## TEXTO DE ORIGEN
■ ■ ■

Comencemos por recordar que MARX adjetiva a su socialismo con la palabra “científico”. Es un punto de partida indispensable para comprender hasta qué punto el marxismo forma parte esencial de la nueva fe. No pretende corregir las afirmaciones básicas de esta sobre la humanidad que progresa gracias a la ciencia. Intenta simplemente precisar esas intuiciones con una visión que permita entender mejor cómo se realiza el progreso y cuál es su meta.
La lucha de clases, el ascenso dialéctico de la humanidad hacia la sociedad sin clases, son todas ideas que traducen a un lenguaje supuestamente científico todo lo que el progresismo ha anunciado.
Pero el momento estelar de la nueva fe vendrá con los últimos años del siglo XIX. La segunda revolución industrial parece la confirmación categórica de las promesas del progreso. Automóviles, aviones, grandes obra de una infraestructura que se agiganta día a día. Y todo ello gracias a la ciencia, que ha establecido ahora un vínculo indisoluble con la tecnología. A diferencia de la primera revolución industrial, la segunda extrae sus maravillas directamente de los laboratorios científicos. En 1889, París celebrará los cien años de la Revolución con una gran exposición de los adelantos que el siglo ha creado, todo ello presidido por un símbolo perfecto de los tiempos: la Torre Eiffel, un monstruo de hierro que se convierte en la obra humana más alta de Europa dejando abajo a las torres de las Iglesias góticas. La nueva fe humilla a la vieja.
Los estados de derecho
Al mismo tiempo, los Estados de Derecho, edificados con los supuestos políticos de la nueva religión, proliferan en Europa. La columna vertebral del nuevo Estado democrático es la libertad del individuo.
Protegerla es la finalidad de ese Estado, el cual se viste ahora de laicismo, con este supuesto: el Estado es neutral, no cobija en su seno ninguna creencia... Todos los credos pueden convivir pacíficamente bajo la tutela de una autoridad que no se pronuncia sobre la veracidad de ninguno de esos credos y que lo único que no tolera es la pretensión de poseer la verdad e intentar imponerla.
Es la etapa del relativismo, que durará un siglo, hasta fines del XX pero que en el camino irá perdiendo, como veremos, algunas de sus plumas.

■ ■ ■

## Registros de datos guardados
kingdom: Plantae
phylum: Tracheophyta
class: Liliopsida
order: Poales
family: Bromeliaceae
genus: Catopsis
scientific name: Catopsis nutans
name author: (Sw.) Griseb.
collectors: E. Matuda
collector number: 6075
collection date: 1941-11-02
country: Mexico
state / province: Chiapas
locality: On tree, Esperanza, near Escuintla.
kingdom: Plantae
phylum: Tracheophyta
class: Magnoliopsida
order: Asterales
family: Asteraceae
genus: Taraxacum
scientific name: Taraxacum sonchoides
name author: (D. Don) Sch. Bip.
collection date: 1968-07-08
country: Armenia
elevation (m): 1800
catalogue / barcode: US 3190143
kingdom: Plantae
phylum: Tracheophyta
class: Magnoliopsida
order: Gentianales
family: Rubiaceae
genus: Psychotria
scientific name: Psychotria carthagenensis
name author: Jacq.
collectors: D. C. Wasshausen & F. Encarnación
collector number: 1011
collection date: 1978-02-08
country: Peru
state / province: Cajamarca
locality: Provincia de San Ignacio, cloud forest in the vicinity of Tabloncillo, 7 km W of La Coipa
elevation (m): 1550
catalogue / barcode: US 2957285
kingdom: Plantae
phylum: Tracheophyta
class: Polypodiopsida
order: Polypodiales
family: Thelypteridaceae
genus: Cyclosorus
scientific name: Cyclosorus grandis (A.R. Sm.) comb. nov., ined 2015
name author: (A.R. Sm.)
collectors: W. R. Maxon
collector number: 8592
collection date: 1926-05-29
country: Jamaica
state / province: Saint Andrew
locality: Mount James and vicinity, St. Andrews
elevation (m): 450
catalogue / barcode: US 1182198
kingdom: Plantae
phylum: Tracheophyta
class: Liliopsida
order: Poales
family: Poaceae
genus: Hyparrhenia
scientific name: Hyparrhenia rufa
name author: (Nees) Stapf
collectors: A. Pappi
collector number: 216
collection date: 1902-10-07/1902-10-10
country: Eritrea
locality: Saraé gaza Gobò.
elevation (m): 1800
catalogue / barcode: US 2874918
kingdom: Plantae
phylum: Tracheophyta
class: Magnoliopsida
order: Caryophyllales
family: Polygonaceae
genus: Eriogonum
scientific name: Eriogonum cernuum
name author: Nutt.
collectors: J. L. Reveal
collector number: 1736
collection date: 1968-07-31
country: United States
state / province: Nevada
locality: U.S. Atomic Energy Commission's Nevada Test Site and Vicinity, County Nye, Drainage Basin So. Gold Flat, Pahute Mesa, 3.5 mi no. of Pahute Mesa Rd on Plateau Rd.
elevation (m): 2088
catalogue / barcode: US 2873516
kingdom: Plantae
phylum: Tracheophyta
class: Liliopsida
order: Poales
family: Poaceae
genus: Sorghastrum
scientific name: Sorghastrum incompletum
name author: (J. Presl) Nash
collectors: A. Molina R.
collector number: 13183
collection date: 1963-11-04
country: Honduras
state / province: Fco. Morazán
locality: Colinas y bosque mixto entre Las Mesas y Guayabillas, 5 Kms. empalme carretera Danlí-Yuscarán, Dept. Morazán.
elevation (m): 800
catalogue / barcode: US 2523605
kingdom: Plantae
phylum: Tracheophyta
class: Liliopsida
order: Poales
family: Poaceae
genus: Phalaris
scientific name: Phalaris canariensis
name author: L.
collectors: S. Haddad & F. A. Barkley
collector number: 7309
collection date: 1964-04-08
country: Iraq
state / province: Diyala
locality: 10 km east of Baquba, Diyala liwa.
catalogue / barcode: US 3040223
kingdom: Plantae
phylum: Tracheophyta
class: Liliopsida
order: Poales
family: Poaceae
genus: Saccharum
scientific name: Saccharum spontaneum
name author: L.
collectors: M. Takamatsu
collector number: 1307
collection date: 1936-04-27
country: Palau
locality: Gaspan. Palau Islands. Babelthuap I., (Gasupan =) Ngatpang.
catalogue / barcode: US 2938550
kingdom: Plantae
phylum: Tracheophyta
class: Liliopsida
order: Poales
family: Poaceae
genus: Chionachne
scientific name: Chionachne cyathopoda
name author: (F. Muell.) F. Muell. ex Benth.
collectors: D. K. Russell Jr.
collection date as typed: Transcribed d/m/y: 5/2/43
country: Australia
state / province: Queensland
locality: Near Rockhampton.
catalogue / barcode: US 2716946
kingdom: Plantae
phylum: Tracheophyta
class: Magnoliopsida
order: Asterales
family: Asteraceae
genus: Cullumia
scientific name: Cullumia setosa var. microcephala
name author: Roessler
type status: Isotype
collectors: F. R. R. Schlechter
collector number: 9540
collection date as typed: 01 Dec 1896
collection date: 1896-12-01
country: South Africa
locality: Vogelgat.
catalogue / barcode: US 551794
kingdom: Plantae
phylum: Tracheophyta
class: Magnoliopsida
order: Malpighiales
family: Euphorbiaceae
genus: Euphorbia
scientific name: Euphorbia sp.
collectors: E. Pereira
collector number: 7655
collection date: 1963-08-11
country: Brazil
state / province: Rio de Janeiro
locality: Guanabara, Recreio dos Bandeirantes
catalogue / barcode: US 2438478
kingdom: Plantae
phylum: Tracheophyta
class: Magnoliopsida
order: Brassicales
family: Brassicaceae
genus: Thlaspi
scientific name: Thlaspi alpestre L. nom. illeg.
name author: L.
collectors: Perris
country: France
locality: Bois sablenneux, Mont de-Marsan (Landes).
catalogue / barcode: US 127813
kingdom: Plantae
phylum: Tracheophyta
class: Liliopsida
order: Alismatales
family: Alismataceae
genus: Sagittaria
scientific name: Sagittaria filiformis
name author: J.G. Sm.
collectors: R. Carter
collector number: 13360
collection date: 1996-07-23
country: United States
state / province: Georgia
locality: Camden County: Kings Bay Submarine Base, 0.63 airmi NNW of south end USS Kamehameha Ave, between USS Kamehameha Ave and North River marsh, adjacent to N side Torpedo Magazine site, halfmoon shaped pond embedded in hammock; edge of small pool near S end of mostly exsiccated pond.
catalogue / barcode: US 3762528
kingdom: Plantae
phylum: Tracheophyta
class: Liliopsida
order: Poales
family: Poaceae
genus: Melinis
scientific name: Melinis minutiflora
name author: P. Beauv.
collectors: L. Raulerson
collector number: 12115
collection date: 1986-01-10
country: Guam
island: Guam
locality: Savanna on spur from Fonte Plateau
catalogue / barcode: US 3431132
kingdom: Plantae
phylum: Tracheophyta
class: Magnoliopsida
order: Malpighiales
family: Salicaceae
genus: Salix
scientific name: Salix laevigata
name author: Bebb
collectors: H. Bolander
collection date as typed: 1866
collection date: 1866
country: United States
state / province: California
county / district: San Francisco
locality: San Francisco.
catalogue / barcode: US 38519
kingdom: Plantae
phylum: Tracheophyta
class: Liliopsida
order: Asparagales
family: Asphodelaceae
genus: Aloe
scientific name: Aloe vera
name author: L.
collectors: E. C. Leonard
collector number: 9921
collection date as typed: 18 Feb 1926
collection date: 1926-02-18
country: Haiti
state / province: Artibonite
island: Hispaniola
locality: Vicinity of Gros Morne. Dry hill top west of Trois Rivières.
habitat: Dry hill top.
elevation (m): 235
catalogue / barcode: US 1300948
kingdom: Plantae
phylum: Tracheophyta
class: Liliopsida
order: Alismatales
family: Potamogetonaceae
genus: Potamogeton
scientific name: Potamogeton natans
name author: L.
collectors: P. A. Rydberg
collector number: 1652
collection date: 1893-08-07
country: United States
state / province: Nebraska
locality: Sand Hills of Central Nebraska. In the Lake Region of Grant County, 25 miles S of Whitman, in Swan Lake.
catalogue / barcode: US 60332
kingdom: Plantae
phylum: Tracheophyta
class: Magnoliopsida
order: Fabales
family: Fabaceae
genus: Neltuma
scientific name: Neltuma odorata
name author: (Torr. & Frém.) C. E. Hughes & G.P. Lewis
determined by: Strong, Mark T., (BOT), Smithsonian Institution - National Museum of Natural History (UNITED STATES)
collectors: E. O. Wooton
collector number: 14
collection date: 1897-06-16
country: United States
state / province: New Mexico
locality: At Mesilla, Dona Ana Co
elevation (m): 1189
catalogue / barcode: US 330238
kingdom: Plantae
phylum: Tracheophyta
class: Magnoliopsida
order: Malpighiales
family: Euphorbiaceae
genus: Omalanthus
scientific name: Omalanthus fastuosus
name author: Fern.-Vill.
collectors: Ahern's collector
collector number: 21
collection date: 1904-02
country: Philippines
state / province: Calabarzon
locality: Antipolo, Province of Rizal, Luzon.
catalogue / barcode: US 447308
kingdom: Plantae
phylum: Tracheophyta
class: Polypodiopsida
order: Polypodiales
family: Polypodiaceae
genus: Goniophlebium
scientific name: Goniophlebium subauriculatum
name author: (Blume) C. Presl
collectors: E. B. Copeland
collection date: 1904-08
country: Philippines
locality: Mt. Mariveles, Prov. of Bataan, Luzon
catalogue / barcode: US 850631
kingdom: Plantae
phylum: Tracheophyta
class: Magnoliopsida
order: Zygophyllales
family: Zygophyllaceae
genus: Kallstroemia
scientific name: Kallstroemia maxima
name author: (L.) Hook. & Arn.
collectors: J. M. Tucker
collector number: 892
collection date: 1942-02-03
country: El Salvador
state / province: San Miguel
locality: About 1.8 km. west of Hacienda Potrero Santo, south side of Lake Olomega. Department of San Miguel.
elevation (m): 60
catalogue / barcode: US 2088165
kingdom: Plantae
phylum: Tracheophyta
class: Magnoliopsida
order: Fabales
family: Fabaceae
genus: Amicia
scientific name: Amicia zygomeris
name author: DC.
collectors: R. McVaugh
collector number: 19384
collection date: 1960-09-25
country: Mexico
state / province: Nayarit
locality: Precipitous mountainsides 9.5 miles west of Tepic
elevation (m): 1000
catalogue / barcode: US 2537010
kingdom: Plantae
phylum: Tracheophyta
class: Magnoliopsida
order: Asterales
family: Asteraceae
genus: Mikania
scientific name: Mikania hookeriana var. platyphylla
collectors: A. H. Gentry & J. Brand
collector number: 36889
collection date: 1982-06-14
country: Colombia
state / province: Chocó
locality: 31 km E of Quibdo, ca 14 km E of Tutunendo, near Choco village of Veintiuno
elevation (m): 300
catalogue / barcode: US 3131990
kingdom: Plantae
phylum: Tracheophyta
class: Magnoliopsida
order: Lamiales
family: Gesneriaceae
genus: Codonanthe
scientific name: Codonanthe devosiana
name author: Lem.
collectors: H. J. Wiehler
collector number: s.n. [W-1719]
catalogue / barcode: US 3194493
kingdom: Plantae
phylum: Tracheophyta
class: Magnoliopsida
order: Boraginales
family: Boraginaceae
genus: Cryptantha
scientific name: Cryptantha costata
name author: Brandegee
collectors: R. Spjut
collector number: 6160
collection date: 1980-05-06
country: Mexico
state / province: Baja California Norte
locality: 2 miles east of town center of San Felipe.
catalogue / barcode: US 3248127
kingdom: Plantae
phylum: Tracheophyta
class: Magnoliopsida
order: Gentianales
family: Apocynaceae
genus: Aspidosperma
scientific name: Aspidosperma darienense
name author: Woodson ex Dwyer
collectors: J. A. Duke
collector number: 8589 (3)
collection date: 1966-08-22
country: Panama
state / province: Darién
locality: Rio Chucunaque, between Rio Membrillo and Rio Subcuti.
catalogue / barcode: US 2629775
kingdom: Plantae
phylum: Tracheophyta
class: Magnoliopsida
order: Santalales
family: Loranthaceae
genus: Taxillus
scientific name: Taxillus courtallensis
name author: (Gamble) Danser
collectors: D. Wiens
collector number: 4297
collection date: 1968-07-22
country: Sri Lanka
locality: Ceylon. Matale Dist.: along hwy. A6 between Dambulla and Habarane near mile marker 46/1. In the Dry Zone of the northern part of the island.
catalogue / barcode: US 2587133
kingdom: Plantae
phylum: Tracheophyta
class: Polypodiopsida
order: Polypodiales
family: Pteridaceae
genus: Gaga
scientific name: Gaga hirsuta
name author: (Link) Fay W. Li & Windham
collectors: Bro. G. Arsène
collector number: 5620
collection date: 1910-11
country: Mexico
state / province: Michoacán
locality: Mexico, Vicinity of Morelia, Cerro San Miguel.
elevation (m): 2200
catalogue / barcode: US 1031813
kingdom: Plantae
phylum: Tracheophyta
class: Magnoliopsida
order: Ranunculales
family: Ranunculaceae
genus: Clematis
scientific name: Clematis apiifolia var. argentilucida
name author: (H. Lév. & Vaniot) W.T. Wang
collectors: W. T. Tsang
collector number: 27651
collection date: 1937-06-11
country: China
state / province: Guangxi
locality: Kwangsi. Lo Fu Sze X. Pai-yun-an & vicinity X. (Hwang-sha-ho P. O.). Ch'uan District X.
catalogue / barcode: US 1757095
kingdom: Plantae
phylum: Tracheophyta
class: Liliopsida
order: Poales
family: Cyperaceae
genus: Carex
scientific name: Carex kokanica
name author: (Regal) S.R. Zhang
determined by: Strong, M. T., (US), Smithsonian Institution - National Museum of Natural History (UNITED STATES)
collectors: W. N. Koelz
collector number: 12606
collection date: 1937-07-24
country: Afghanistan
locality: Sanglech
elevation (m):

■ ■ ■

## INSTRUCCIONES DE TRABAJO
**a.** Escribe sin cambiar nada el trozo del texto sobre el progreso y la nueva fe que empieza con "Protegerla es la" y sigue hasta "de sus plumas.".
**b.** Sigue escribiendo el texto sobre el progreso y la nueva fe desde donde termina.
Este material no tiene nada que ver con lo que se pide aquí.

## RESULTADOS
**a.**
Protegerla es la finalidad de ese Estado, el cual se viste ahora de laicismo, con este supuesto: el Estado es neutral, no cobija en su seno ninguna creencia... Todos los credos pueden convivir pacíficamente bajo la tutela de una autoridad que no se pronuncia sobre la veracidad de ninguno de esos credos y que lo único que no tolera es la pretensión de poseer la verdad e intentar imponerla.
Es la etapa del relativismo, que durará un siglo, hasta fines del XX pero que en el camino irá perdiendo, como veremos, algunas de sus plumas.

**b.**
Spencer y el evolucionismo
Una última cuestión referida a la segunda mitad del XIX. Junto al marxismo, aparece por entonces otra teoría “científica” llamada a tener también una enorme importancia en la nueva religión. Me refiero al evolucionismo, que pretende contestar una de las preguntas esenciales que se ha hecho siempre el hombre: la pregunta sobre su consistencia ¿qué es ser hombre?
Darwin
Respuesta que propone CHARLES DARWIN: es el producto de fuerzas puramente naturales que lo han hecho surgir de un proceso de evolución desde formas materiales inferiores. Y eso es todo. Esta es la hipótesis de máxima que puede desprenderse del darwinismo, aunque él quiera, al menos al principio, reducir su trabajo a un estudio técnico biológico sobre el modo en que se produce lo que él llama la “selección natural”. Una conclusión filosófica sobre el hombre deducida de las hipótesis de DARWIN y revestida de formas científicas parece deberse más bien a un sociólogo de gran fama en su tiempo pero hoy casi totalmente olvidado: HERBERT SPENCER (10).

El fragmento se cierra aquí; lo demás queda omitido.